L’ensemble de l’opposition, socialiste, droite et extrême-droite demandent au gouvernement catalan d’afficher clairement son soutien aux forces de l’ordre et de mettre un terme aux émeutes. Pour s’attirer les faveur du groupuscule d’extrême-gauche anti-système la Cup, mathématiquement nécessaire au parlement, les partis de gouvernement sont prêt à tous les renoncements. Même les actes de vandalisme perpétrés contre le Palau de la Musica samedi soir, temple sacré du catalanisme, n’ont pas reçu de message de condamnation du ministère de la culture.
Tel un ogre jamais rassasié, la Cup demande le démantèlement de la police catalane, une manifestation a lieu en ce sens ce soir à 19h devant l’arc de triomphe barcelonais.

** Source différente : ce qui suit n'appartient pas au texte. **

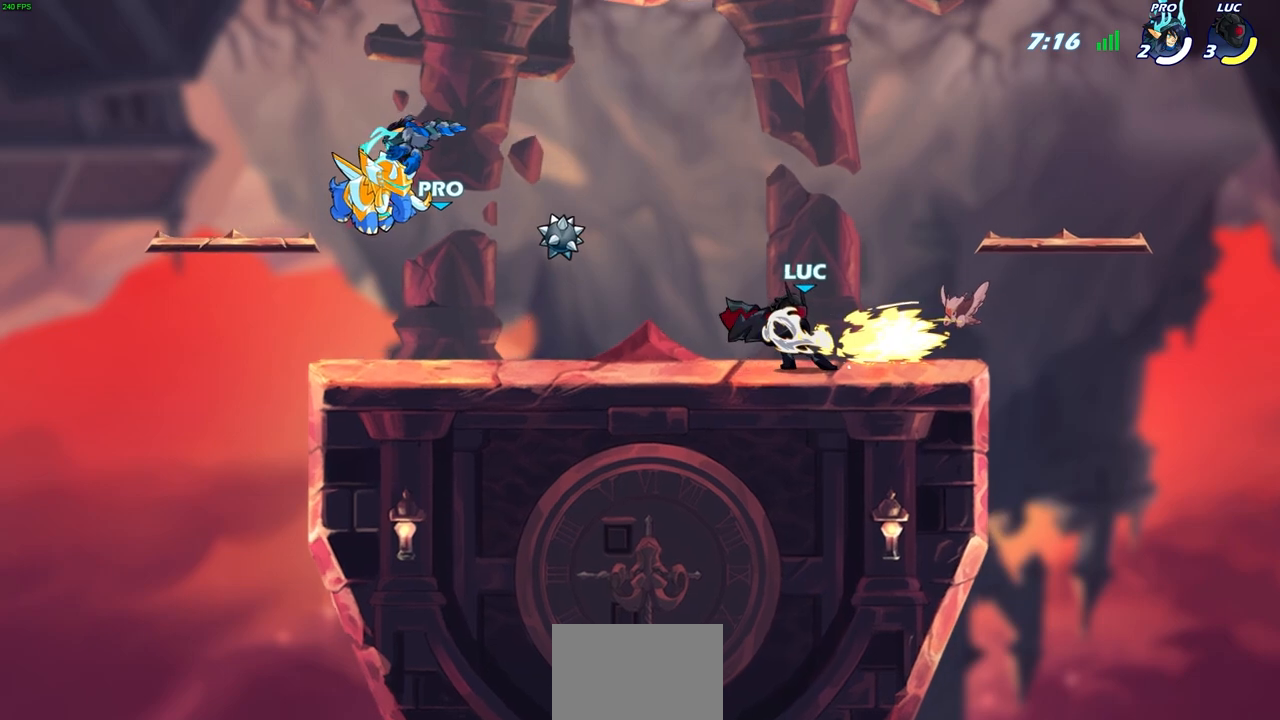
{"buttons": [], "left_stick": "center", "right_stick": "center", "events": []}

En 2015, Artur Mas s’est ridiculisé passant du statut de chef d’un gouvernement de droite libérale à un discours anti-capitaliste révolutionnaire pour s’attirer les faveurs de la Cup, déjà indispensable au parlement. La tentative d’être réinvesti à la tête de la Generalitat s’est soldée par la formule devenue célèbre du député Benet Salellas : la Cup a envoyé Artur Mas dans la poubelle de l’histoire. Le très modéré indépendantiste de gauche Pere Aragones, malgré une danse du ventre anti-système, risque de suivre le même chemin en tentant une investiture présidentielle des mains de la Cup.